CONSIGNE 1
Relevez toutes les phrases du texte sur les sculptures de Nathalie Tokay qui comportent un deux-points, en les recopiant intégralement.
CONSIGNE 2
Recopiez à l'identique le passage du texte sur les sculptures de Nathalie Tokay qui s'ouvre sur les mots contenant « Vérane Partensky » et se referme sur « mais des existences. ».

EXTRAIT DU DOCUMENT
——————

Vérane Partensky
LES SCULPTURES DE NATHALIE TOKAY
Rien n'est plus troublant qu'une présence. L’œuvre de Nathalie Tokay dévoile un paradoxe, que, de l'absolue simplicité de ce qui est là, offert sans réticence au regard, puisse naître le mystère d'un sens. Ce que l'on peut en dire est peut-être un bruit inutile : Elles ne cachent pas de signification, c'est leur évidence qui est éloquente. Elles ne sont pas abstraites, mais concrètes ; Elle ne sont pas des représentations, mais des existences.
Cette oeuvre est généreuse : Elle se livre toute entière à qui veut la regarder. Pourtant, non : Impossible, d'en épuiser la forme. Car cette sculpture se déploie dans l'espace ; Elle peut sembler d'abord un dessin flottant dans l'air. D'un trait dans la lumière, elle se développe en un envol graphique. Mais faites, ne serait-ce qu'un pas : Voilà que l'objet devant vous a changé. Il a pris de la profondeur, abîme de vide libéré dans la matière. Un pas encore, et à nouveau il n'est plus le même. Chaque point de l’œuvre peut lui servir de centre, proposant chaque fois au regard un angle de vision renouvelé, et cette infinie démultiplication confère à la pièce une extraordinaire dynamique : Elle n'est pas simplement une masse, un matériau statique, mais elle vit dans l'espace.

——————

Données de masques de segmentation
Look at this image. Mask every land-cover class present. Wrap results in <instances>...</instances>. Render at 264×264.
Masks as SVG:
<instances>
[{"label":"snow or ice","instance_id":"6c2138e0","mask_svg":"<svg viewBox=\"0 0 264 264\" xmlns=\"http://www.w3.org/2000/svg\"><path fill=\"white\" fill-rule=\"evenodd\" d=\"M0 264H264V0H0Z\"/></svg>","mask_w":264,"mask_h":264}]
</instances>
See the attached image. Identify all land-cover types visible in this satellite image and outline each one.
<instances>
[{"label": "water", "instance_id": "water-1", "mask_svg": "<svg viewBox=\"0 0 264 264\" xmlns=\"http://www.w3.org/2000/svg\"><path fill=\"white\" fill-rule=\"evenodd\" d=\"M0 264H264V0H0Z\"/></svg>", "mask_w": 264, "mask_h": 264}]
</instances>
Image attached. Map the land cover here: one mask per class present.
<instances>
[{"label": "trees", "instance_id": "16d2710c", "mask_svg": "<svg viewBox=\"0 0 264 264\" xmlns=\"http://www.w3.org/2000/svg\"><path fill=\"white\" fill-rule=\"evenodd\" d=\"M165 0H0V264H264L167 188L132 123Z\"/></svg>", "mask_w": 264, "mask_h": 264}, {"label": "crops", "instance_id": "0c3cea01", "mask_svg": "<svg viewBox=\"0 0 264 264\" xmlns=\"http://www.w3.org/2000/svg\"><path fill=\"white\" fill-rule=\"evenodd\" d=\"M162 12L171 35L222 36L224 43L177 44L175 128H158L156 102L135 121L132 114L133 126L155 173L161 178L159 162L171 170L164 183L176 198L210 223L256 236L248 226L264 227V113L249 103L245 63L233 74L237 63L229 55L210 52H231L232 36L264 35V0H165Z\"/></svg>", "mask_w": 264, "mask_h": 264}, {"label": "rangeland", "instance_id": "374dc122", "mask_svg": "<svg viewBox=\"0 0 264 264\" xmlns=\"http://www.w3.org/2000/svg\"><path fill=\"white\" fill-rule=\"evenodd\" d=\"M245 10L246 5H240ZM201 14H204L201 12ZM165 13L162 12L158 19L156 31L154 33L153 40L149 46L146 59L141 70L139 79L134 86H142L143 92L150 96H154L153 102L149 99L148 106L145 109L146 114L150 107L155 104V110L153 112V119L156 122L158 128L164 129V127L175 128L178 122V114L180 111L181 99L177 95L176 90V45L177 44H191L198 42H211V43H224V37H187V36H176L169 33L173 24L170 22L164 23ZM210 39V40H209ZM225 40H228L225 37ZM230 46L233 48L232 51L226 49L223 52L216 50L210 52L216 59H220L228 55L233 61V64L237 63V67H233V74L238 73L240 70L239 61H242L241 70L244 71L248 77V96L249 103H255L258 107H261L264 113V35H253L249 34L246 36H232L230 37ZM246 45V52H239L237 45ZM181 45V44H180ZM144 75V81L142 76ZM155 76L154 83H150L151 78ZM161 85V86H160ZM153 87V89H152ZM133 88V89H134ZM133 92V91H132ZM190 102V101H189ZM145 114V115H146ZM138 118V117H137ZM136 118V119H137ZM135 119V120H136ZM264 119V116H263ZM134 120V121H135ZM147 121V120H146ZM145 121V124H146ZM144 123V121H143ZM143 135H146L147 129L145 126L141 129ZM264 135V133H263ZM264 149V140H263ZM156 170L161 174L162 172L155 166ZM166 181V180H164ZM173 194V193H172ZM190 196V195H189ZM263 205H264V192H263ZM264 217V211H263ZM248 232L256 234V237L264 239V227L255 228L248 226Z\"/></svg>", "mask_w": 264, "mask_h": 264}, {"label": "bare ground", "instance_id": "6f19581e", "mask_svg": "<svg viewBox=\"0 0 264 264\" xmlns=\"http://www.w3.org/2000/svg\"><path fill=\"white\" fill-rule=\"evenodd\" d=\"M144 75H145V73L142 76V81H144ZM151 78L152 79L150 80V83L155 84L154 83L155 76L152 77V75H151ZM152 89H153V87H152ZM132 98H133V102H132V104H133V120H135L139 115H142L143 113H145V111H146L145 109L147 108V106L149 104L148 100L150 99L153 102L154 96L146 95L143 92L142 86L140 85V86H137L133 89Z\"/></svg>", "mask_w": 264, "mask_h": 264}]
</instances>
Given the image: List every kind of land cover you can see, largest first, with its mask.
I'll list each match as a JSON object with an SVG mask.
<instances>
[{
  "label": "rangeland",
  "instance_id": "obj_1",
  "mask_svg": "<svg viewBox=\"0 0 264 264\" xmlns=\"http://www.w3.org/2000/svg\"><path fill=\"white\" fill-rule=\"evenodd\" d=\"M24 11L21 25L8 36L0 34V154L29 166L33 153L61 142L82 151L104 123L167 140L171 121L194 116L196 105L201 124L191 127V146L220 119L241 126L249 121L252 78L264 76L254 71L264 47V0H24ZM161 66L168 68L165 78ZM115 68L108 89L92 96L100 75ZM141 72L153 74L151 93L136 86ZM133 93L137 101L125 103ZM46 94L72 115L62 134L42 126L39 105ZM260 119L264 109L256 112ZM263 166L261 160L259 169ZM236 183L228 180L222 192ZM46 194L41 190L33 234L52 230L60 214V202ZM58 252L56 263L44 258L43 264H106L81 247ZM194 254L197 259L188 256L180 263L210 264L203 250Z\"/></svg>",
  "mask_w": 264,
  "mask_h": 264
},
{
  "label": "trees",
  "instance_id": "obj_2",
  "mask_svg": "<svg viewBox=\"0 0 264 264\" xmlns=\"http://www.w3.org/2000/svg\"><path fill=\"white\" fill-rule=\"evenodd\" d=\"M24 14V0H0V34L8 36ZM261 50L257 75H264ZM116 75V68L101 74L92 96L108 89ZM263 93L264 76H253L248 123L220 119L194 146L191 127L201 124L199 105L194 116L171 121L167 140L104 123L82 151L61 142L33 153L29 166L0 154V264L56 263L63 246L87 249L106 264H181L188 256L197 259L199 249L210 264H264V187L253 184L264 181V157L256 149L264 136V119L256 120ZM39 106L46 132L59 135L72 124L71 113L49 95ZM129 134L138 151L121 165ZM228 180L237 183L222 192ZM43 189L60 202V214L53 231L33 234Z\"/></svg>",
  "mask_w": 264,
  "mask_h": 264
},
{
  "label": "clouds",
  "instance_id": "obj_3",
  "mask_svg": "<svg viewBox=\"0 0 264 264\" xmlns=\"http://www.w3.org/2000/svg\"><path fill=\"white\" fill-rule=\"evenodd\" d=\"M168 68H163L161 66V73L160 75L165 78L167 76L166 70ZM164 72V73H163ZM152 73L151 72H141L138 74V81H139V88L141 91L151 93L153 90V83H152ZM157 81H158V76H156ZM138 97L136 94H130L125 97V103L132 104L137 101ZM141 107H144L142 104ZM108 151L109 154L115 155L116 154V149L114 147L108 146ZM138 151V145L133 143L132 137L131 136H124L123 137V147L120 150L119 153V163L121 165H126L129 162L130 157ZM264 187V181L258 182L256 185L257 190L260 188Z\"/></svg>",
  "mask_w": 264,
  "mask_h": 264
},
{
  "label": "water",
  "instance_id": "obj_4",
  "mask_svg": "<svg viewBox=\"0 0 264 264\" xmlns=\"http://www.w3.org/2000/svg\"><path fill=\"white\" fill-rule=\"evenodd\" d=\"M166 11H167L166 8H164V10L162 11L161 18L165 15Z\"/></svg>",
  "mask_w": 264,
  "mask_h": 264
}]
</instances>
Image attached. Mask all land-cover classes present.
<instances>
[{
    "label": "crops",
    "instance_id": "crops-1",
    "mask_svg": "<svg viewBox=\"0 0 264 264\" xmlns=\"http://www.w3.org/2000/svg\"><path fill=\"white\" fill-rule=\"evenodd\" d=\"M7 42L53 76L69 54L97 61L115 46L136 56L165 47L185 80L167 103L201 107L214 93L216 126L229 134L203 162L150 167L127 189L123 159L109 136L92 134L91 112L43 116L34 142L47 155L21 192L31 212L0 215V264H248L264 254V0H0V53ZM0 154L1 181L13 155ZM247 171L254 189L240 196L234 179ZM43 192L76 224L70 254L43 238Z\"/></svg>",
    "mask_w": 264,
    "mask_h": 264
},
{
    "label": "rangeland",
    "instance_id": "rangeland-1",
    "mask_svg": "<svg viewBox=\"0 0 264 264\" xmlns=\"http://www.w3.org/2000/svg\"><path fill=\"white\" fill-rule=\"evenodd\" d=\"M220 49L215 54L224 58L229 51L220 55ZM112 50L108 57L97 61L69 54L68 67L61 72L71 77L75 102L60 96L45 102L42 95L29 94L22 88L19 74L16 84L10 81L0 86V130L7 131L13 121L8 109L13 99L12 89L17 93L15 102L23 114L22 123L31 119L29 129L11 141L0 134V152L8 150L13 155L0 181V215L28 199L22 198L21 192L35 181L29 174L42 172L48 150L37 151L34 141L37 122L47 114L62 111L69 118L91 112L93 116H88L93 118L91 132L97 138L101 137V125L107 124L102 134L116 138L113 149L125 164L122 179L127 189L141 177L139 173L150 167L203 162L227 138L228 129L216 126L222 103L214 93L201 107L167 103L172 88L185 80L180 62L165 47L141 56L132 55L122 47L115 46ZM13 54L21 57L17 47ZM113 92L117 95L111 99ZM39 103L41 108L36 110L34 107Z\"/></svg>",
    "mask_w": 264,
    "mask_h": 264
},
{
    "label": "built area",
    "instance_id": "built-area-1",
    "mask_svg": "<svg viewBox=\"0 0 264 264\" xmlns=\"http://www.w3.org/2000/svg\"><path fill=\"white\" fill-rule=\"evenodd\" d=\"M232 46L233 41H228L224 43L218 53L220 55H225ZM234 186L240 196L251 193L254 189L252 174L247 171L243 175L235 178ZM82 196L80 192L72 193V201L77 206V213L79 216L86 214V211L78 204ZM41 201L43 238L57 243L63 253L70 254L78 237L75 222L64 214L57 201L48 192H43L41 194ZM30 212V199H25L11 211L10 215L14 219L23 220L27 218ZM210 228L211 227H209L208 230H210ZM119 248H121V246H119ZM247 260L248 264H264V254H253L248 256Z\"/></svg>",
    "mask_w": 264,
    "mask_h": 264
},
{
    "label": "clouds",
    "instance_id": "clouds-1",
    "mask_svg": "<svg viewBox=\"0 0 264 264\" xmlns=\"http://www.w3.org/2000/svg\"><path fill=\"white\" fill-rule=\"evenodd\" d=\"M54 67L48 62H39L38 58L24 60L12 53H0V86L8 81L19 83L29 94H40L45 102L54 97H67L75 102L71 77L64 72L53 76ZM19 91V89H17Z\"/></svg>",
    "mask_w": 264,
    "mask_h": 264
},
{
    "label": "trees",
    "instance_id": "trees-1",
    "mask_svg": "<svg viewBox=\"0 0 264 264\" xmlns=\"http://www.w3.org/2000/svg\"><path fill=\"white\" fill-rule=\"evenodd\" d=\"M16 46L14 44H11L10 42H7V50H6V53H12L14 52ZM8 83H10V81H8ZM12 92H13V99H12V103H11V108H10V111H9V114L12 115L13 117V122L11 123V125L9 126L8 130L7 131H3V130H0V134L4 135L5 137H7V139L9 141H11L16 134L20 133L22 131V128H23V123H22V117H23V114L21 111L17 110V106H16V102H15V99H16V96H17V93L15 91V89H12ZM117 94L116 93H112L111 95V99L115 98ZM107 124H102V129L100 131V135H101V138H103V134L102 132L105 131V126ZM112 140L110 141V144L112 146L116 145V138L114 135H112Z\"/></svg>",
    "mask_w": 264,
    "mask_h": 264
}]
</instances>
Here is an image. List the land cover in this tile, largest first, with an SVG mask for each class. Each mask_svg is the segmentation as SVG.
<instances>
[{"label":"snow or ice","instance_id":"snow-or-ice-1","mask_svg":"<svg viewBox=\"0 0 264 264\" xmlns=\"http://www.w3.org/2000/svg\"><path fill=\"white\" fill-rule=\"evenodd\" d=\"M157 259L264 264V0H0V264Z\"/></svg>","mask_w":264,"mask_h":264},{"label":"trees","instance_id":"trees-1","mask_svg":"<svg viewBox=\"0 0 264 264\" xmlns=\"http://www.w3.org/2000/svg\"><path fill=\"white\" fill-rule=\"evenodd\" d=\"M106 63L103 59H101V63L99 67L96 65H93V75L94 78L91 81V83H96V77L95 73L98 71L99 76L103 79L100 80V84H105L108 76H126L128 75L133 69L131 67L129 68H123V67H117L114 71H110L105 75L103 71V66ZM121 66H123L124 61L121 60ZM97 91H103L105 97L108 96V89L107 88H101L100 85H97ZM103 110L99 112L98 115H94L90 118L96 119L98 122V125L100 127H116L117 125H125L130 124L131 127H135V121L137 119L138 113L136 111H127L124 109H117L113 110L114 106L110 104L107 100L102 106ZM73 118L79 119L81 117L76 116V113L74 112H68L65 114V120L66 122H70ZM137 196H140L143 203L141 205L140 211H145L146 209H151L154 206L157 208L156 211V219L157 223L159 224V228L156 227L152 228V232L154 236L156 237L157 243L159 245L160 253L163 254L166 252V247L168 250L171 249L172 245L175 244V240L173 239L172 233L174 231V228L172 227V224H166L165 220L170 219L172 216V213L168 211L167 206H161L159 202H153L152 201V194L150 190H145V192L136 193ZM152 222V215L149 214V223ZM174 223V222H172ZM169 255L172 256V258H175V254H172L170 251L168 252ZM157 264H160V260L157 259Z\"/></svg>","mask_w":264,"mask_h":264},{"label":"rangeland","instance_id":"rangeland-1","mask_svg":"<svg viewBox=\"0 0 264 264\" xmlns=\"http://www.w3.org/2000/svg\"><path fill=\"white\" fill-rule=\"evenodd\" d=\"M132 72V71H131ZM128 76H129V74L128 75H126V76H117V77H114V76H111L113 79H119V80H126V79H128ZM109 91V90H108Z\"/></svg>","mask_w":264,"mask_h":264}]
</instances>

——————

RÉPONSE RÉDIGÉE 1
1. Ce que l'on peut en dire est peut-être un bruit inutile : Elles ne cachent pas de signification, c'est leur évidence qui est éloquente.
2. Cette oeuvre est généreuse : Elle se livre toute entière à qui veut la regarder.
3. Pourtant, non : Impossible, d'en épuiser la forme.
4. Mais faites, ne serait-ce qu'un pas : Voilà que l'objet devant vous a changé.
5. Chaque point de l’œuvre peut lui servir de centre, proposant chaque fois au regard un angle de vision renouvelé, et cette infinie démultiplication confère à la pièce une extraordinaire dynamique : Elle n'est pas simplement une masse, un matériau statique, mais elle vit dans l'espace.

RÉPONSE RÉDIGÉE 2
Vérane Partensky
LES SCULPTURES DE NATHALIE TOKAY
Rien n'est plus troublant qu'une présence. L’œuvre de Nathalie Tokay dévoile un paradoxe, que, de l'absolue simplicité de ce qui est là, offert sans réticence au regard, puisse naître le mystère d'un sens. Ce que l'on peut en dire est peut-être un bruit inutile : Elles ne cachent pas de signification, c'est leur évidence qui est éloquente. Elles ne sont pas abstraites, mais concrètes ; Elle ne sont pas des représentations, mais des existences.